MHR。何のことだかわからないでしょう。マイ・ヘヴィー・ローテション。誰も知らないのは当たり前。だって勝手に考えた言葉だから。これは毎日のように聴いている、お気に入りのCDやレコードのこと。で、ブログ初のMHRはアル・クーパーの『ブラック・コーヒー』。
これが実にいい。何がいいって、アル・クーパーの枯れ具合が。アル・クーパーと言えば、ぼくらの世代にとってはボブ・ディランの「ライク・ア・ローリング・ストーン」で弾いたオルガンが有名かなぁ?
あとはブルース・プロジェクト。それからBS&Tを作った人物として。たった一枚で自分は脱退してしまったけれど、BS&Tの『子供は人類の父である』は、ジャケットも含めてぼくには革命的なアルバムでした。あれを聴いて、さっそく仲間とブラス・ロックのグループを作ったけれど、結局難しくてものにならなかった苦い思い出もあります。
それから『スーパー・セッション』も画期的なアルバムでした。あれで、今度は仲間内でセッションが流行ったことも懐かしい。それにしてもミーハーですね。すぐに真似するんだから。
その後はソロ・アルバムを何枚も出して、70年代のロック・シーンをリードしたのがアル・クーパー。ロックだけでなく、ジャズやブルースからも影響を受けた音楽は、ぼくのテイストにぴたりとはまるものでした。ソロ・アルバムの『アイ・スタンド・アローン』。自由の女神をパロディにしたジャケットもよかった、よかった。
82年には『チャンピオンシップ・レスリング』というアルバムを久々に発表して、そのサポート・ライヴがニューヨークの「ボトムライン」で開かれました。留学時代にそれが観れたのもラッキーです。だって、その後は長いこと沈黙してしまうのだから。94年にも「ボトムライン」でブルース・プロジェクトのリユニオン・ライヴを観たけれど、これはしょぼくて愕然とした記憶があります。
だから、『チャンピオンシップ・レスリング』以来の本格的なスタジオ録音アルバムとなる『ブラック・コーヒー』にはそれほど期待はしていませんでした。しかし、ぼくの予想は軽く覆されました。白人ブルースマン的なヴォーカルに特徴のあった彼が、まるでレオン・ラッセルみたいなかすれた声とこぶしを利かせた節回しで、ソウルフルな歌を淡々と聴かせてくれるのですから。
冒頭の「マイ・ハンズ・アー・タイド」の深い味わいは60を過ぎた男にしか歌えないものでしょう。
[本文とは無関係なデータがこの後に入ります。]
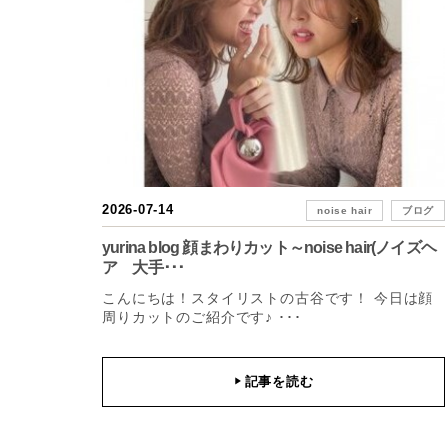
2026-07-14
noise hair
ブログ
yurina blog 顔まわりカット～noise hair(ノイズヘ
ア 大手･･･
こんにちは！スタイリストの古谷です！ 今日は顔
周りカットのご紹介です♪ ･･･
記事を読む
▶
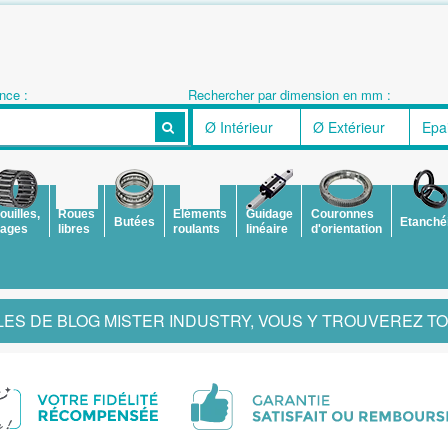
nce :
Rechercher par dimension en mm :
ouilles,
Roues
Eléments
Guidage
Couronnes
Butées
Etanché
ages
libres
roulants
linéaire
d'orientation
ES DE BLOG MISTER INDUSTRY, VOUS Y TROUVEREZ TOUT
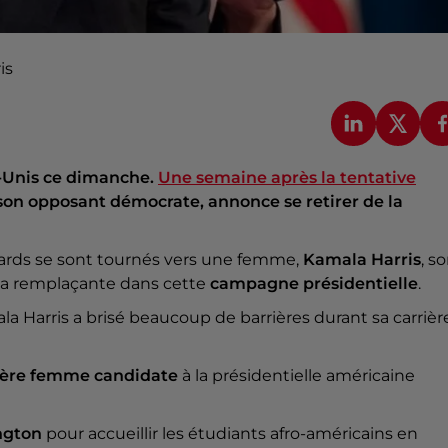
is
s-Unis ce dimanche.
Une semaine après la tentative
, son opposant démocrate, annonce se retirer de la
ards se sont tournés vers une femme,
Kamala Harris
, s
 sa remplaçante dans cette
campagne présidentielle
.
la Harris a brisé beaucoup de barrières durant sa carrièr
ère femme candidate
à la présidentielle américaine
ngton
pour accueillir les étudiants afro-américains en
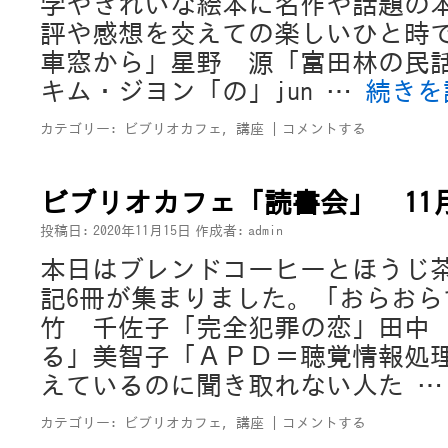
学やきれいな絵本に名作や話題の
評や感想を交えての楽しいひと時で
車窓から」星野 源「富田林の民話
キム・ジヨン「の」jun …
続き
カテゴリー:
ビブリオカフェ
,
講座
|
コメントする
ビブリオカフェ「読書会」 11
投稿日:
2020年11月15日
作成者:
admin
本日はブレンドコーヒーとほうじ
記6冊が集まりました。「おらおら
竹 千佐子「完全犯罪の恋」田中
る」美智子「ＡＰＤ＝聴覚情報処
えているのに聞き取れない人た 
カテゴリー:
ビブリオカフェ
,
講座
|
コメントする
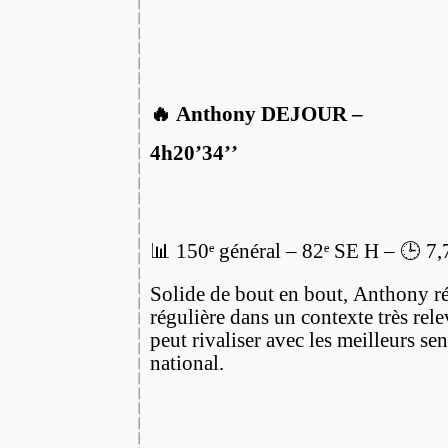
🔥 Anthony DEJOUR –
4h20’34’’
📊 150ᵉ général – 82ᵉ SE H – 🕒 7
Solide de bout en bout, Anthony ré
régulière dans un contexte très rele
peut rivaliser avec les meilleurs sen
national.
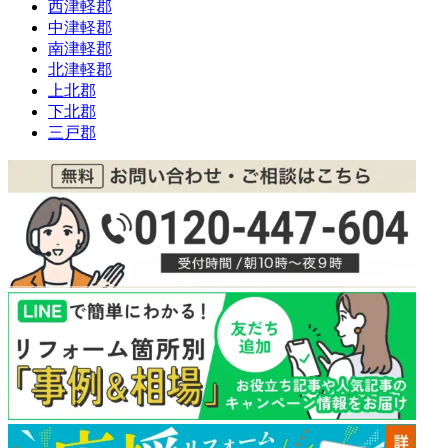
西津軽郡
中津軽郡
南津軽郡
北津軽郡
上北郡
下北郡
三戸郡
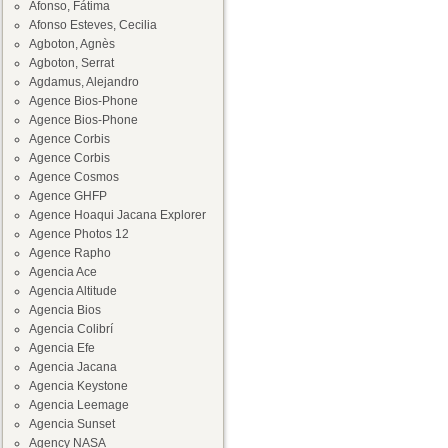
Afonso, Fátima
Afonso Esteves, Cecilia
Agboton, Agnès
Agboton, Serrat
Agdamus, Alejandro
Agence Bios-Phone
Agence Bios-Phone
Agence Corbis
Agence Corbis
Agence Cosmos
Agence GHFP
Agence Hoaqui Jacana Explorer
Agence Photos 12
Agence Rapho
Agencia Ace
Agencia Altitude
Agencia Bios
Agencia Colibrí
Agencia Efe
Agencia Jacana
Agencia Keystone
Agencia Leemage
Agencia Sunset
Agency NASA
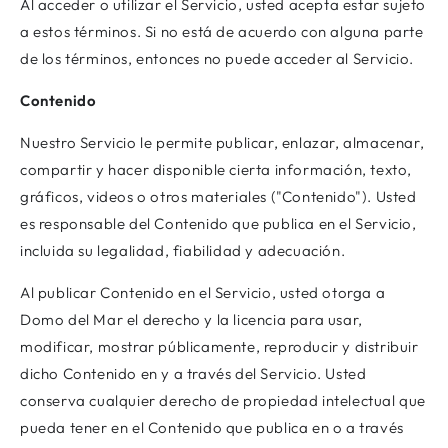
Al acceder o utilizar el Servicio, usted acepta estar sujeto
a estos términos. Si no está de acuerdo con alguna parte
de los términos, entonces no puede acceder al Servicio.
Contenido
Nuestro Servicio le permite publicar, enlazar, almacenar,
compartir y hacer disponible cierta información, texto,
gráficos, videos o otros materiales ("Contenido"). Usted
es responsable del Contenido que publica en el Servicio,
incluida su legalidad, fiabilidad y adecuación.
Al publicar Contenido en el Servicio, usted otorga a
Domo del Mar el derecho y la licencia para usar,
modificar, mostrar públicamente, reproducir y distribuir
dicho Contenido en y a través del Servicio. Usted
conserva cualquier derecho de propiedad intelectual que
pueda tener en el Contenido que publica en o a través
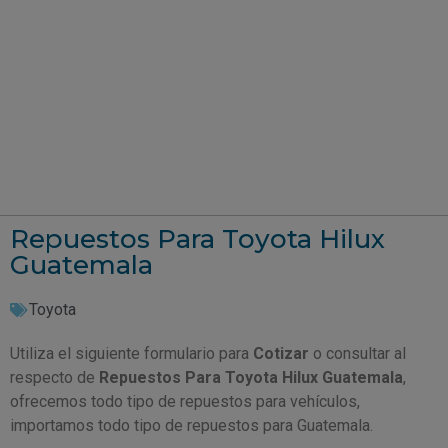
Repuestos Para Toyota Hilux
Guatemala
Toyota
Utiliza el siguiente formulario para
Cotizar
o consultar al
respecto de
Repuestos Para Toyota Hilux Guatemala
,
ofrecemos todo tipo de repuestos para vehículos,
importamos todo tipo de repuestos para Guatemala.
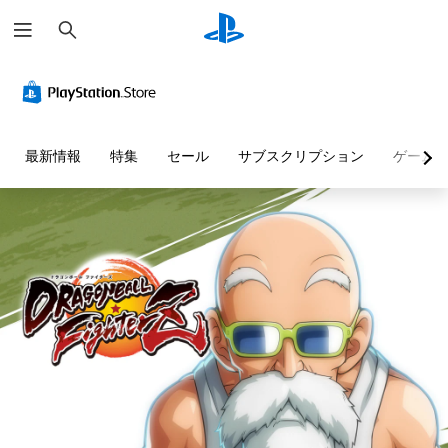
検
索
最新情報
特集
セール
サブスクリプション
ゲーム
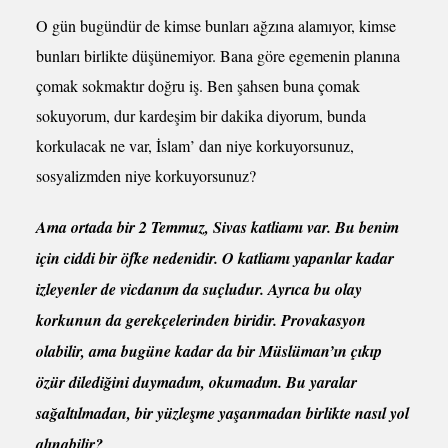
O gün bugündür de kimse bunları ağzına alamıyor, kimse
bunları birlikte düşünemiyor. Bana göre egemenin planına
çomak sokmaktır doğru iş. Ben şahsen buna çomak
sokuyorum, dur kardeşim bir dakika diyorum, bunda
korkulacak ne var, İslam’ dan niye korkuyorsunuz,
sosyalizmden niye korkuyorsunuz?
Ama ortada bir 2 Temmuz, Sivas katliamı var. Bu benim
için ciddi bir öfke nedenidir. O katliamı yapanlar kadar
izleyenler de vicdanım da suçludur. Ayrıca bu olay
korkunun da gerekçelerinden biridir. Provakasyon
olabilir, ama bugüne kadar da bir Müslüman’ın çıkıp
özür dilediğini duymadım, okumadım. Bu yaralar
sağaltılmadan, bir yüzleşme yaşanmadan birlikte nasıl yol
alınabilir?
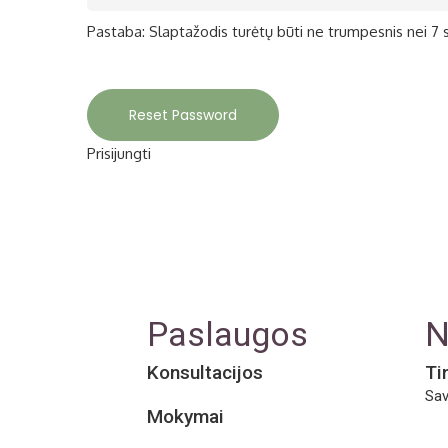
Pastaba: Slaptažodis turėtų būti ne trumpesnis nei 7 simb
Prisijungti
Paslaugos
N
Konsultacijos
Ti
Sav
Mokymai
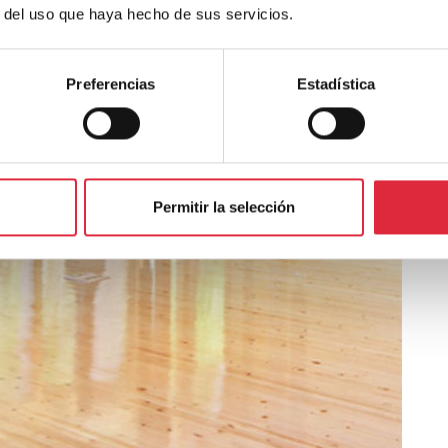
r del uso que haya hecho de sus servicios.
Preferencias
Estadística
Permitir la selección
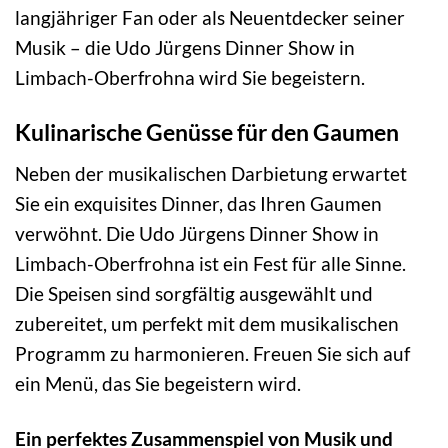
langjähriger Fan oder als Neuentdecker seiner
Musik – die Udo Jürgens Dinner Show in
Limbach-Oberfrohna wird Sie begeistern.
Kulinarische Genüsse für den Gaumen
Neben der musikalischen Darbietung erwartet
Sie ein exquisites Dinner, das Ihren Gaumen
verwöhnt. Die Udo Jürgens Dinner Show in
Limbach-Oberfrohna ist ein Fest für alle Sinne.
Die Speisen sind sorgfältig ausgewählt und
zubereitet, um perfekt mit dem musikalischen
Programm zu harmonieren. Freuen Sie sich auf
ein Menü, das Sie begeistern wird.
Ein perfektes Zusammenspiel von Musik und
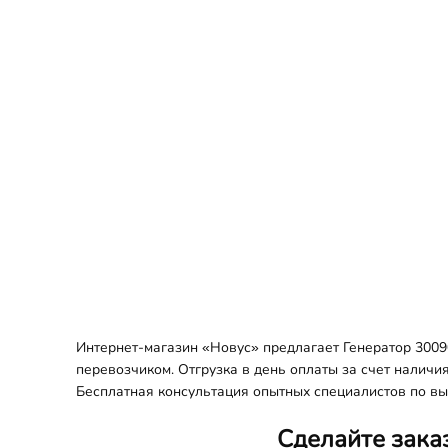
Интернет-магазин «Новус» предлагает Генератор 3009
перевозчиком. Отгрузка в день оплаты за счет наличи
Бесплатная консультация опытных специалистов по вы
Сделайте зака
ブッカーTも真っ青の「グリーン・オニオン」、レア・アースの「ゲット・レディ」といったカヴァーもオリジナルよりいい感じです。
こんなアルバムが聴けるのだから、音楽が好きなことに幸せを感じずにはいられません。よくぞアルバムを出してくれました。そして、ぼくもこの年までロックを聴き続けてきてよかったと思います。一昨年に続く10月の来日も期待大です。